Appearance
To get started with web archiving, install a browser-based capture tool such as ArchiveWeb.page, record the pages you care about while you browse them, and export a WACZ file you can replay offline. That single workflow gives you a standards-compliant archive in under ten minutes, with no server to maintain. Everything else in this guide is about scaling up and avoiding the mistakes that quietly corrupt collections.
What does "web archiving" actually mean?
Web archiving is the practice of capturing the HTTP responses a website sends — HTML, images, CSS, JavaScript, fonts, JSON API calls — and storing them so the page can be replayed later exactly as it was. The key distinction from a screenshot is fidelity: a screenshot is a picture, while a real web archive is the original traffic, so links still work and the layout is reconstructed by a replay engine.
The container for that traffic is the WARC format (ISO 28500). Each record holds a request or response plus headers and a timestamp. WACZ simply zips a set of WARCs together with an index and metadata so the whole thing moves as one file.
What tools should a beginner choose?
Start with low-friction tools and graduate as your needs grow:
| Tool | Type | Best for | Server needed |
|---|---|---|---|
| ArchiveWeb.page | Browser extension | First captures, single pages | No |
| Conifer | Hosted/manual | Interactive, logged-in pages | Hosted |
| Browsertrix Crawler | Automated crawler | Whole sites, scheduled jobs | Docker |
| pywb | Replay + capture | Hosting and viewing WARCs | Yes |
A realistic learning path is ArchiveWeb.page for week one, then Browsertrix Crawler once you need to capture more than a handful of pages.
How do I make my first capture step by step?
bash
# 1. Install the ArchiveWeb.page extension, then for an automated crawl:
docker run -v $PWD/crawls:/crawls/ webrecorder/browsertrix-crawler crawl \
--url https://example.org \
--scopeType prefix \
--depth 1 \
--generateWACZ \
--collection my-first-archiveThat command captures example.org, follows links one level deep, stays inside the site (--scopeType prefix), and writes a .wacz to ./crawls/collections/my-first-archive/. Open the file in ReplayWeb.page to confirm it works.
How do I check a capture is good?
Open the archive in a fresh browser profile and click around. Watch for three failure modes: missing images (the crawler did not reach lazy-loaded assets), broken interactive widgets (JavaScript fired against a live API that was not recorded), and "live web" leakage where a resource loads from the internet instead of the archive. The browser console showing 404s against your replay host is the clearest signal of gaps.
What are the most common beginner mistakes?
- Capturing while logged in and forgetting it. Your session cookie may bake personal data into the WARC.
- Crawling without scope. A bare crawl can wander onto a CDN and balloon to gigabytes.
- Trusting a single tool's replay. Always re-open archives in an independent viewer; if it replays in both pywb and ReplayWeb.page, the WARC is sound.
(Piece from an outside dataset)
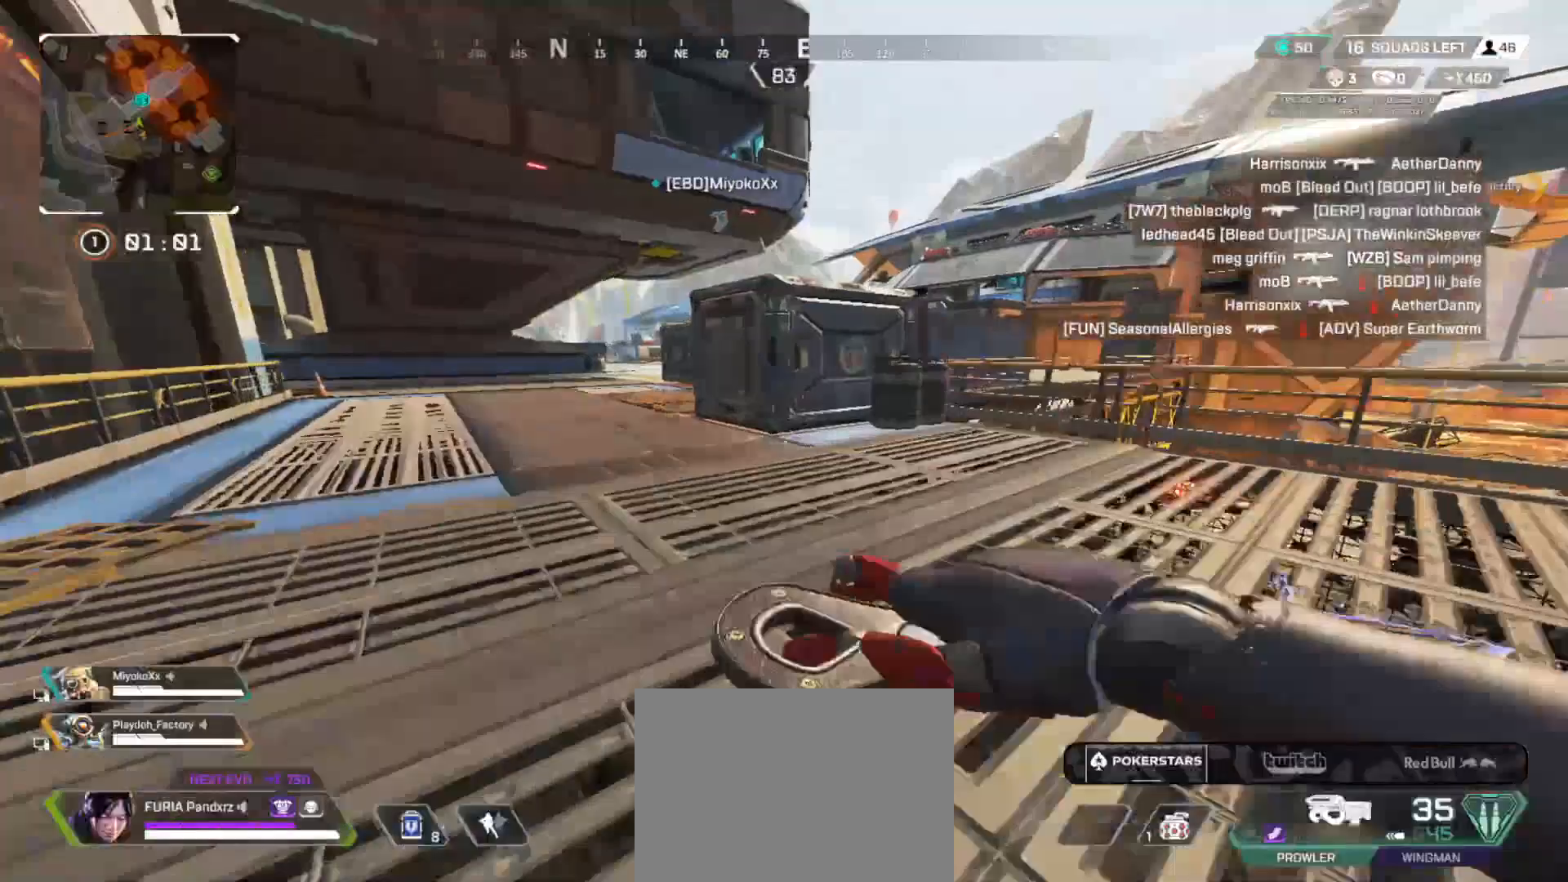
Gameplay with a controller (Xbox layout); each line is a JSON object with the inputs held at the frame after it. "button_events" lists button changes between this image and that frame as [ms after this image, input, new state], when the widget could be followed in between (sticks are given only as held states). Not read: DPAD_UP R3.
{"buttons": ["DPAD_RIGHT"], "left_stick": "up", "right_stick": "center", "button_events": [[117, "L3", "down"], [134, "DPAD_LEFT", "up"], [234, "L3", "up"], [317, "L3", "down"], [434, "L3", "up"], [451, "DPAD_RIGHT", "down"]]}
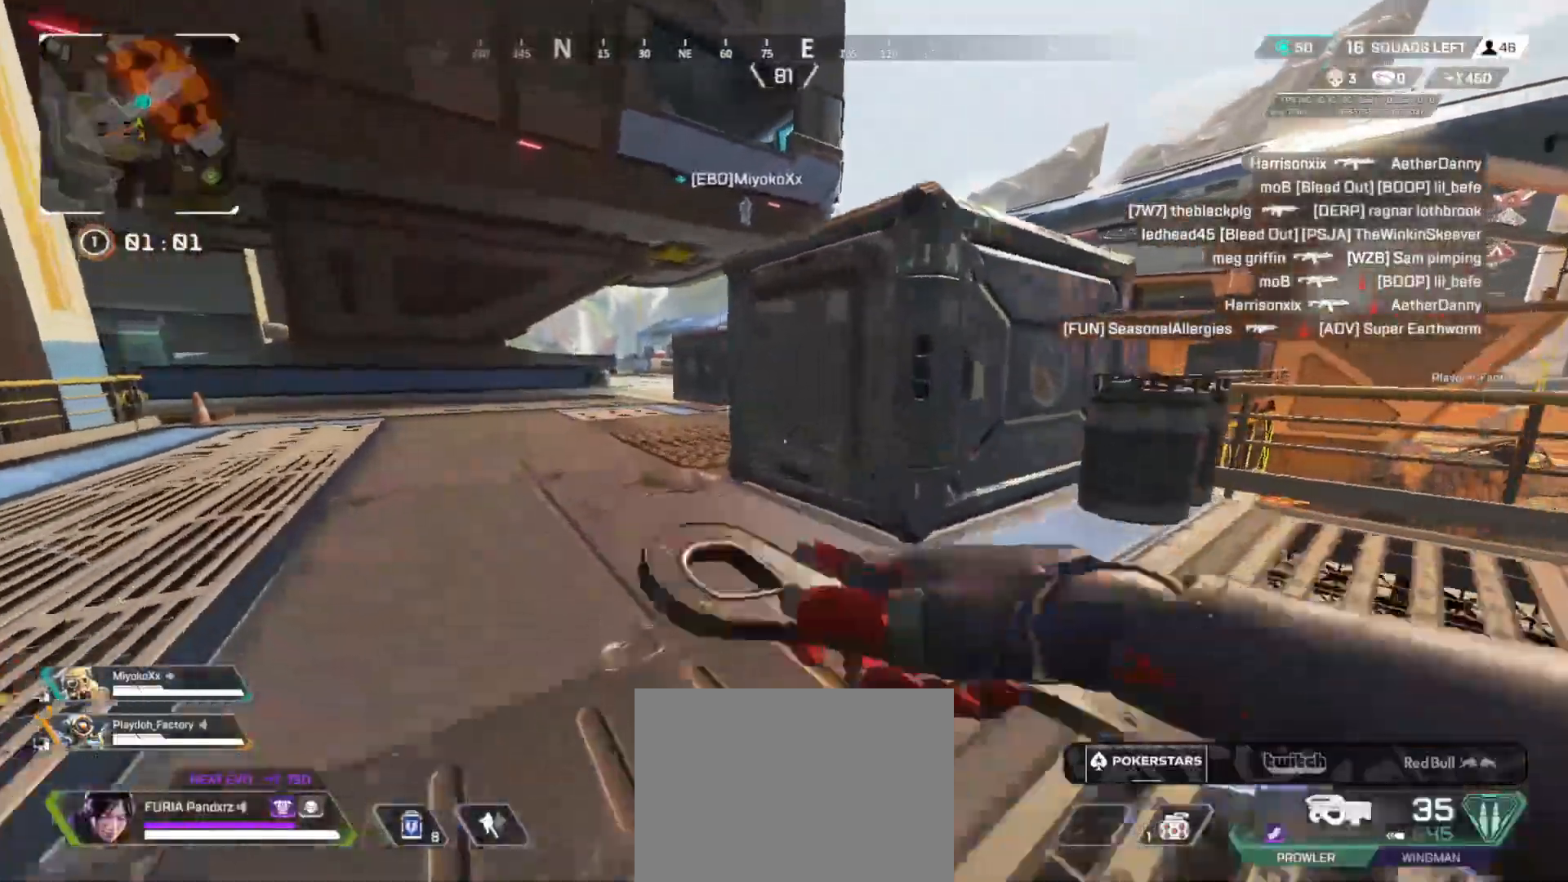
{"buttons": ["B"], "left_stick": "up", "right_stick": "center", "button_events": [[50, "DPAD_RIGHT", "up"], [50, "L3", "down"], [150, "L3", "up"], [250, "B", "down"]]}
- No metadata. Record the capture date, the seed URL and the tool version, or the archive becomes unciteable.
How should I store and name my archives?
Keep one WACZ per logical capture and name it predictably, e.g. org-example_2024-09-18_d1.wacz. Compute a checksum so you can detect rot later:
bash
sha256sum my-first-archive.wacz > my-first-archive.wacz.sha256Apply a 3-2-1 backup mindset from day one — even a single drive failure should never cost you a unique capture.
Key Takeaways
- The fastest start is ArchiveWeb.page recording to a WACZ; no servers required.
- A real web archive preserves HTTP traffic (WARC/WACZ), not a flat screenshot.
- Use
--scopeType prefixand--depthto stop crawls from wandering off-site. - Always verify replay in a second, independent viewer before trusting an archive.
- Record capture date, seed URL and tool version, or the archive is hard to cite.
- Checksum every WACZ and back it up; unique captures are irreplaceable.
Frequently Asked Questions
What is the simplest way to make a first web archive?
Install ArchiveWeb.page as a browser extension, click record, browse the pages you want, then download a single WACZ file. It requires no servers and produces a standards-based archive in minutes.
What file format should a web archive use?
Use WARC (ISO 28500) or its packaged form WACZ. Both are open, well-documented standards supported by replay tools like pywb and ReplayWeb.page, which protects your captures from tool lock-in.
Is saving a PDF or screenshot the same as web archiving?
No. A PDF or screenshot flattens the page into a static image and discards links, scripts and the original HTTP responses. A WARC preserves the actual server traffic so the page can be replayed interactively later.
Do I need permission to archive a website?
For personal or research reference, capturing a public page is usually low-risk, but redistribution can raise copyright and data-protection questions. Institutions typically rely on legal deposit, takedown policies or rights statements rather than seeking permission per site.
How much storage does web archiving need?
A single content-rich page is often 1 to 10 MB once images and fonts are included. A small focused crawl of a few hundred pages typically lands between 200 MB and 2 GB, so a laptop is fine to begin with.